### What to produce
Reproduce the whole listing exactly and let no picture into the copy.

### Extracted material
□ □ □ □ □

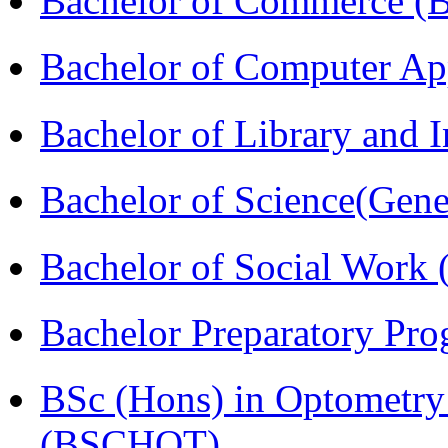
Bachelor of Commerce 
Bachelor of Computer Ap
Bachelor of Library and 
Bachelor of Science(Gene
Bachelor of Social Work
Bachelor Preparatory Pr
BSc (Hons) in Optometry
(BSCHOT)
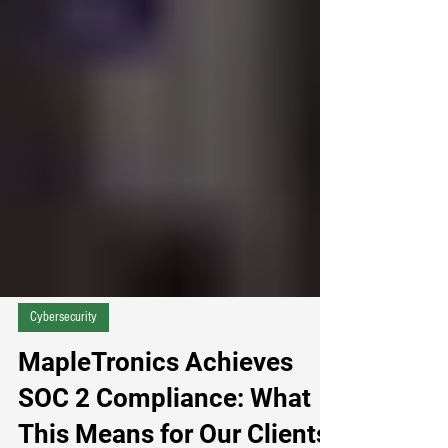
practical, re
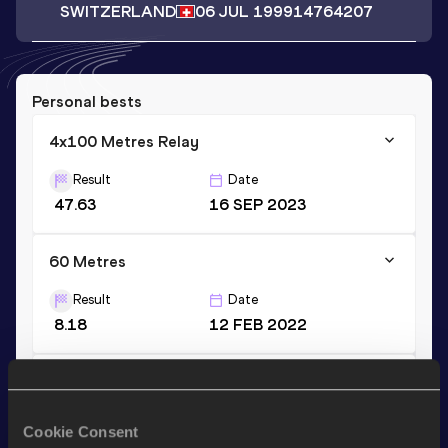
SWITZERLAND
06 JUL 1999
14764207
Personal bests
4x100 Metres Relay
Result
Date
47.63
16 SEP 2023
60 Metres
Result
Date
8.18
12 FEB 2022
100 Metres
Result
Date
Cookie Consent
12.93=
13 JUN 2021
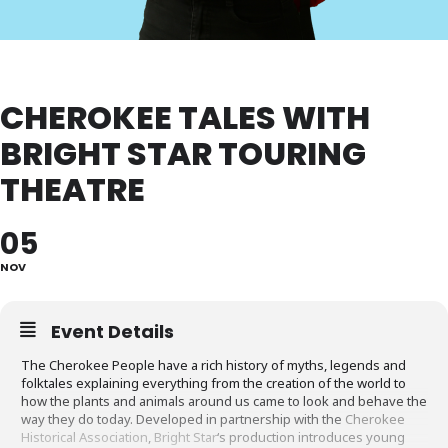
CHEROKEE TALES WITH
BRIGHT STAR TOURING
THEATRE
05
NOV
Event Details
The Cherokee People have a rich history of myths, legends and
folktales explaining everything from the creation of the world to
how the plants and animals around us came to look and behave the
way they do today. Developed in partnership with the
Cherokee
Historical Association
,
Bright Star
‘s production introduces young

□ □ □ □ □

### Result
Bachelor of Commerce 
Bachelor of Computer Ap
Bachelor of Library and 
Bachelor of Science(Gene
Bachelor of Social Work
Bachelor Preparatory Pr
BSc (Hons) in Optometry
(BSCHOT)
practical, re
SWITZERLAND
06 JUL 1999
14764207
Personal bests
4x100 Metres Relay
Result
Date
47.63
16 SEP 2023
60 Metres
Result
Date
8.18
12 FEB 2022
100 Metres
Result
Date
Cookie Consent
12.93=
13 JUN 2021
CHEROKEE TALES WITH
BRIGHT STAR TOURING
THEATRE
05
NOV
Event Details
The Cherokee People have a rich history of myths, legends and
folktales explaining everything from the creation of the world to
how the plants and animals around us came to look and behave the
way they do today. Developed in partnership with the
Cherokee
Historical Association
,
Bright Star
‘s production introduces young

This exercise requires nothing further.